Appetite is increasing for regulators to be able to directly impose significant financial penalties without the need to prosecute and take cases to court, with similar plans to extend the Environment Agency’s powers currently under consultation. The CMA’s new powers are expected to make consumer protection enforcement action quicker, simpler and more cost-effective. The ability to save time, including increasingly backlogged court time and costs (particularly important in the current economic climate) is understandably appealing, but allowing a regulator to be judge, jury and executioner puts impartiality and fairness into question. The bill proposes an important route of appeal to the High Court in circumstances such as where the decision is based on an error of fact, wrong in law, or the penalty is unreasonable.
Greenwashing
The CMA would almost certainly seek to use its new enforcement powers in the fight against greenwashing, i.e., misleading environmental claims made to increase sales. This is a consumer protection issue, which is currently firmly on the radar of regulators. The Advertising Standards Authority (ASA), Financial Conduct Authority (FCA) and CMA are all at various stages of the enforcement action lifecycle. The FCA has recently undertaken a consultation on proposed new anti-greenwashing rules and the ASA has already taken enforcement action on numerous occasions, with recent examples including against HSBC, Lufthansa and Etihad. Greenwashing is one of the CMA’s consumer protection priorities and, as well as issuing guidance (see the Green Claims Code), it is currently investigating high value and significant environmental impact sectors, such as fashion and fast-moving consumer goods (i.e., household essentials such as food, drink and toiletries).

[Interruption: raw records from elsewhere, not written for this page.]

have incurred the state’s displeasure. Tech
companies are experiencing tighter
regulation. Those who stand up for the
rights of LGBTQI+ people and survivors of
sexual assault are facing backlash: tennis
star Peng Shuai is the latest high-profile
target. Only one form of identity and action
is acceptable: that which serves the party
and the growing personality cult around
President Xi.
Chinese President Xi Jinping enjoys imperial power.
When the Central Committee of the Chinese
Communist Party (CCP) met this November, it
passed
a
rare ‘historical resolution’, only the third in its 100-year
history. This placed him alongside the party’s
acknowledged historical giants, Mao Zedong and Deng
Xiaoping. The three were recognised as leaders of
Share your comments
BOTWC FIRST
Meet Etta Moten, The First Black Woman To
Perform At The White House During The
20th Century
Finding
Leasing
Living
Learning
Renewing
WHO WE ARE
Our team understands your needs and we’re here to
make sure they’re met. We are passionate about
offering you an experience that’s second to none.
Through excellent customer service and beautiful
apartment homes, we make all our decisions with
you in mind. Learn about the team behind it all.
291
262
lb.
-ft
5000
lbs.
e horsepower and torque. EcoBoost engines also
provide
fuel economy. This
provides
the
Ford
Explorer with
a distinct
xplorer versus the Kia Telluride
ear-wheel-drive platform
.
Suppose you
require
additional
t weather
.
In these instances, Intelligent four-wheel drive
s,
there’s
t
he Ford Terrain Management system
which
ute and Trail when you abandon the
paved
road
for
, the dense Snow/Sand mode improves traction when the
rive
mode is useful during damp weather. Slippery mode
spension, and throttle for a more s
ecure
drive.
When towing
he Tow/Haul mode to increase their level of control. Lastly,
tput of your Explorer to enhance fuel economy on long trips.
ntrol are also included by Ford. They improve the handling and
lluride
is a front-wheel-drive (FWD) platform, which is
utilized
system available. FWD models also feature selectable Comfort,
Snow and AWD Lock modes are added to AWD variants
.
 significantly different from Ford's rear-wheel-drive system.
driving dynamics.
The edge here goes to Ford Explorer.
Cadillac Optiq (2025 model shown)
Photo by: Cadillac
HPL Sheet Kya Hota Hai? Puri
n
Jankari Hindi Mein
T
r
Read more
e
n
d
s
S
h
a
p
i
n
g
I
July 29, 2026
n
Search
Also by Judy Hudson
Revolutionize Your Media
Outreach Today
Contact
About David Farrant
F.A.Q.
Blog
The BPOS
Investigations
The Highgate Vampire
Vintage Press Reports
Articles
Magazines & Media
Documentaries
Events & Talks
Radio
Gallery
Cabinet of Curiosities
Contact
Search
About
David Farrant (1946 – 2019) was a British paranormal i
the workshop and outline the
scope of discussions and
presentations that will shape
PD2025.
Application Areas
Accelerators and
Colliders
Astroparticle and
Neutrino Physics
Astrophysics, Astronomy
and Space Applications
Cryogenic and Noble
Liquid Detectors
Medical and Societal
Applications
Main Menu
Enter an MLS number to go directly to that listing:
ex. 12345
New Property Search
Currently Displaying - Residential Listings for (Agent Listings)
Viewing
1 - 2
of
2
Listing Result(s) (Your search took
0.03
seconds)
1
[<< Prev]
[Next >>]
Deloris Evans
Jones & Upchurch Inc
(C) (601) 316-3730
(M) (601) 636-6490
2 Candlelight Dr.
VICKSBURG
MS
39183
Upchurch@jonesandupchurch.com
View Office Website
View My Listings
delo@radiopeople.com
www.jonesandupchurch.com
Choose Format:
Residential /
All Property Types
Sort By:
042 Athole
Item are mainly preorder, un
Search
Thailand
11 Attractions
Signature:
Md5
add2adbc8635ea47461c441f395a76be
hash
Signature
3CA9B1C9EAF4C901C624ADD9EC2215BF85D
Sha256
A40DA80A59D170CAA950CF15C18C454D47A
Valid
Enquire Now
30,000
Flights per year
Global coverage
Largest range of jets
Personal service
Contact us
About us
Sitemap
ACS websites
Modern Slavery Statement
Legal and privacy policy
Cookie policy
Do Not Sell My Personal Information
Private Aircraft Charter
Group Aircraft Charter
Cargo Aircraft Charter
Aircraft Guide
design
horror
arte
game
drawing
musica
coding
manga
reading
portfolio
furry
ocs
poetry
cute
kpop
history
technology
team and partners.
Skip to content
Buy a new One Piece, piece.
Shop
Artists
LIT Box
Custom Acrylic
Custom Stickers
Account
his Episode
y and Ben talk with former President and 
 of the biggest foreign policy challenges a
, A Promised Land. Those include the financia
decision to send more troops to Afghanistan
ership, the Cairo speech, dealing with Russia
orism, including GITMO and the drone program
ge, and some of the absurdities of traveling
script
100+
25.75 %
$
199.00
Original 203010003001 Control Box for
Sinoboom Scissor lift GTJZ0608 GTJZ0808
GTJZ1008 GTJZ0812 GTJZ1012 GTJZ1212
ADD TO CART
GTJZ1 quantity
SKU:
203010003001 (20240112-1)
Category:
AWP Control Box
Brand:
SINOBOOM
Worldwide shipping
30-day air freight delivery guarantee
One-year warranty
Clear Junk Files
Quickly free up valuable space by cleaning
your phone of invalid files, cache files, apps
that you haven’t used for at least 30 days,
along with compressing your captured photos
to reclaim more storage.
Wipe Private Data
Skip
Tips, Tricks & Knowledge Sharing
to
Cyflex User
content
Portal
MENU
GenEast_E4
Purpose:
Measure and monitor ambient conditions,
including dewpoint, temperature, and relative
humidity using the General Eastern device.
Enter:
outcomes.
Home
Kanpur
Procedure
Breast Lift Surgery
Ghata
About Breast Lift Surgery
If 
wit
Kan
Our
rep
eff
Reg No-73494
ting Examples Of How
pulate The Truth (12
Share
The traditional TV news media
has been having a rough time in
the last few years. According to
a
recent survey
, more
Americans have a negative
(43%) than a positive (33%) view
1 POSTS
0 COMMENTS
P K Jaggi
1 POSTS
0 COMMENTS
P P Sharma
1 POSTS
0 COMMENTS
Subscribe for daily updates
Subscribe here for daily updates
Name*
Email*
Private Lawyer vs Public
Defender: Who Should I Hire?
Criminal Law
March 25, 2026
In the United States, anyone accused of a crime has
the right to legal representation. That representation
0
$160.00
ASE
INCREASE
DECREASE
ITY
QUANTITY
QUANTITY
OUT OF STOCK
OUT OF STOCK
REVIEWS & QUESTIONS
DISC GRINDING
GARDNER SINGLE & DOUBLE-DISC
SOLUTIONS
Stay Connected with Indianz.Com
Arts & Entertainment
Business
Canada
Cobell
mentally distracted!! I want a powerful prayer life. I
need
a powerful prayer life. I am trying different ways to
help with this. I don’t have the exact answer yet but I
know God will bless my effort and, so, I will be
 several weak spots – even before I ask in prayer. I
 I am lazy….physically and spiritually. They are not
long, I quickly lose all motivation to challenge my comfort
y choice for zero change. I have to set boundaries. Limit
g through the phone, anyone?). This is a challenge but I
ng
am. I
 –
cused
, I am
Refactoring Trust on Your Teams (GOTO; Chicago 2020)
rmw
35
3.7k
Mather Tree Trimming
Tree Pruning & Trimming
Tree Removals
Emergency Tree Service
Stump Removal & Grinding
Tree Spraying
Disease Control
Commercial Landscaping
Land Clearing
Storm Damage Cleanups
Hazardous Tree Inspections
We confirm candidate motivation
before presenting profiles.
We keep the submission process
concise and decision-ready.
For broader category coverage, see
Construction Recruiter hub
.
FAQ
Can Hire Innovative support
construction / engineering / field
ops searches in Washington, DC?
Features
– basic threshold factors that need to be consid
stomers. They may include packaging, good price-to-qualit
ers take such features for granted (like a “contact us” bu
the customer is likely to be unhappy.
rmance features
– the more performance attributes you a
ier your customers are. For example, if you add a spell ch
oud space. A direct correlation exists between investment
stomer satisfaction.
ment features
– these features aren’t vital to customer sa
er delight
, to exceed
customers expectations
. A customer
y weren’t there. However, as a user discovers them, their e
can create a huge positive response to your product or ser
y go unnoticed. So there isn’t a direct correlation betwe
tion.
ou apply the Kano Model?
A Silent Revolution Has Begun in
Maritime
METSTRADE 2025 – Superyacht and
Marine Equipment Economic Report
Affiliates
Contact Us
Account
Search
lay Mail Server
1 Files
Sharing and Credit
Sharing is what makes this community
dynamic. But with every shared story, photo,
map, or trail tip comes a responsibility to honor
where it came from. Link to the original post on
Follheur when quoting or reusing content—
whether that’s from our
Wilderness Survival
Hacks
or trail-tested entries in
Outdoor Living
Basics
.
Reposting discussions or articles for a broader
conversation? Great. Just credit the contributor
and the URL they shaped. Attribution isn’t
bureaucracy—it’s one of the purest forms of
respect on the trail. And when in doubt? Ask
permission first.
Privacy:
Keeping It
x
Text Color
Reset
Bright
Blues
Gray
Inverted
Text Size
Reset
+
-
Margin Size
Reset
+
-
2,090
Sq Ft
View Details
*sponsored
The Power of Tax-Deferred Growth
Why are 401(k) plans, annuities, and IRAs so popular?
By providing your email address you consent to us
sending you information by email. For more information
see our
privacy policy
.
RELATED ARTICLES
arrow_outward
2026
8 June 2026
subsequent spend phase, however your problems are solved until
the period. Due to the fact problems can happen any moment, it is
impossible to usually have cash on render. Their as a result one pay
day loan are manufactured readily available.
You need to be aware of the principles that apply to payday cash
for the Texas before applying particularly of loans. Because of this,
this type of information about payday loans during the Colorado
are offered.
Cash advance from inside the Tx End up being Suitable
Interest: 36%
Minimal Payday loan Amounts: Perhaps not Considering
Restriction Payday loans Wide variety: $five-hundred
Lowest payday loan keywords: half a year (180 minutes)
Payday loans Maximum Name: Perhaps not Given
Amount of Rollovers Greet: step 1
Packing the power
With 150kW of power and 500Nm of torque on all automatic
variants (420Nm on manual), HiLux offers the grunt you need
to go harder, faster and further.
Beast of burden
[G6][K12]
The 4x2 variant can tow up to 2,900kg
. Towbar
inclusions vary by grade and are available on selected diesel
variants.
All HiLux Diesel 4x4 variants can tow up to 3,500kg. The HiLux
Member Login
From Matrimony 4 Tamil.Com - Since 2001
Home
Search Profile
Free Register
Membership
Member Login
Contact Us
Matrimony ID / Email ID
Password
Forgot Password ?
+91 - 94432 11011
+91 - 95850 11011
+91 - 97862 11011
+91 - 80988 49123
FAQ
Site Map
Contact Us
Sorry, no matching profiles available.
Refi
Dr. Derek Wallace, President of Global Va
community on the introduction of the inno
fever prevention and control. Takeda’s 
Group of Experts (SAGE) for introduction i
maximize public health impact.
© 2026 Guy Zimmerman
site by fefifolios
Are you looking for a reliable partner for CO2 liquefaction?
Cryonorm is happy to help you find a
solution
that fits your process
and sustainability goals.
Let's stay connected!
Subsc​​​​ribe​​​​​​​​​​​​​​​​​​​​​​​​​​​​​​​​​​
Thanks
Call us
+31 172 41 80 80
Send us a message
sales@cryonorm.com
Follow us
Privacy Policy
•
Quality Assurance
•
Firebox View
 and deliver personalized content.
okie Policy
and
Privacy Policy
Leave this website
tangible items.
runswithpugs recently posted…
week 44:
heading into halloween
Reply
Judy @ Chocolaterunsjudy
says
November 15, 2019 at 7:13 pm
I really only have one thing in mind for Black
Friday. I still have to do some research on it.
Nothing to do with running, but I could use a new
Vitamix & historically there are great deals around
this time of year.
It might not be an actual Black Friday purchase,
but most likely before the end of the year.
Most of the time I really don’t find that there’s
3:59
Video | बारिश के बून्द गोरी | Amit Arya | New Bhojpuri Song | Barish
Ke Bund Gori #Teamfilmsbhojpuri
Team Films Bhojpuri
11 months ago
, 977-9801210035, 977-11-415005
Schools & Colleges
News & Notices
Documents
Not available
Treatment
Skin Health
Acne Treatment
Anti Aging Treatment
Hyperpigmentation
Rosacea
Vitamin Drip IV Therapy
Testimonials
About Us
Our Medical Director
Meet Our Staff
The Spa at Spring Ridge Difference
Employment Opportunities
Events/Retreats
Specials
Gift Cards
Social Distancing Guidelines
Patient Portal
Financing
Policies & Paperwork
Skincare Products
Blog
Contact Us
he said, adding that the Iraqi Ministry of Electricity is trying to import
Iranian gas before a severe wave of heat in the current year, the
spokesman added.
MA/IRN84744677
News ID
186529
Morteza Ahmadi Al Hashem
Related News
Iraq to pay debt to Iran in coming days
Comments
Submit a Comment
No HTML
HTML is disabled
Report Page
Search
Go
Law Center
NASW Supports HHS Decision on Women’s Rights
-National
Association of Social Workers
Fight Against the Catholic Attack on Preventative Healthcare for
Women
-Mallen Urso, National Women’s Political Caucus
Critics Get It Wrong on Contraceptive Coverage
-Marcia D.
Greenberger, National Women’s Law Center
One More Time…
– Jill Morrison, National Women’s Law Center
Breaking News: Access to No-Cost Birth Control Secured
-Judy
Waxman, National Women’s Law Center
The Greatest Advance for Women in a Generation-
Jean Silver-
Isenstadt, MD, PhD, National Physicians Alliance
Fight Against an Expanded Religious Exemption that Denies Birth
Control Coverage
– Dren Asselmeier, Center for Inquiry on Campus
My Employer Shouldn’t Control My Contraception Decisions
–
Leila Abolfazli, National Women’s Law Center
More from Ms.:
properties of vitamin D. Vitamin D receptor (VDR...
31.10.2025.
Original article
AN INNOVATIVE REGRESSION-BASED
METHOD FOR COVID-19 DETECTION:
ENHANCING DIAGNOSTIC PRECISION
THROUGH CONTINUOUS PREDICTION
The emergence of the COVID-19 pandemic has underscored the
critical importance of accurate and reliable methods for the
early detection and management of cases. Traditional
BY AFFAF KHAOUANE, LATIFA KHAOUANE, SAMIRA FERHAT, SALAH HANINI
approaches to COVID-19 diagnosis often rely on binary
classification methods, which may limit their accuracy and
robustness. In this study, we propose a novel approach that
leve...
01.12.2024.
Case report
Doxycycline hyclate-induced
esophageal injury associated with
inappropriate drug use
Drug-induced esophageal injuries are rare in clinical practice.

In addition to the power to impose monetary penalties, the 388-page bill contains significant requirements regarding the substantiation of certain commercial claims, including green claims. If the proposals in the bill go through, the CMA could demand evidence when a company defends against direct enforcement action, putting the burden of proof on companies to prove the accuracy of their green claims. There is no equivalent obligation for traders to provide supporting evidence to consumers.
It is clear in the detail of the bill that the substantiation provision firmly has environmental claims in mind, but there is no detail on the content or scope of the evidence that the CMA would deem adequate. The substantiation requirement is broad and vague and likely to cause difficulties for companies in understanding what is needed to substantiate their green claims, particularly when contrasted with the detailed substantiation requirements in the EU’s recent proposal for a Green Claims Directive. Will further detail be left to rules and guidance prepared by the CMA?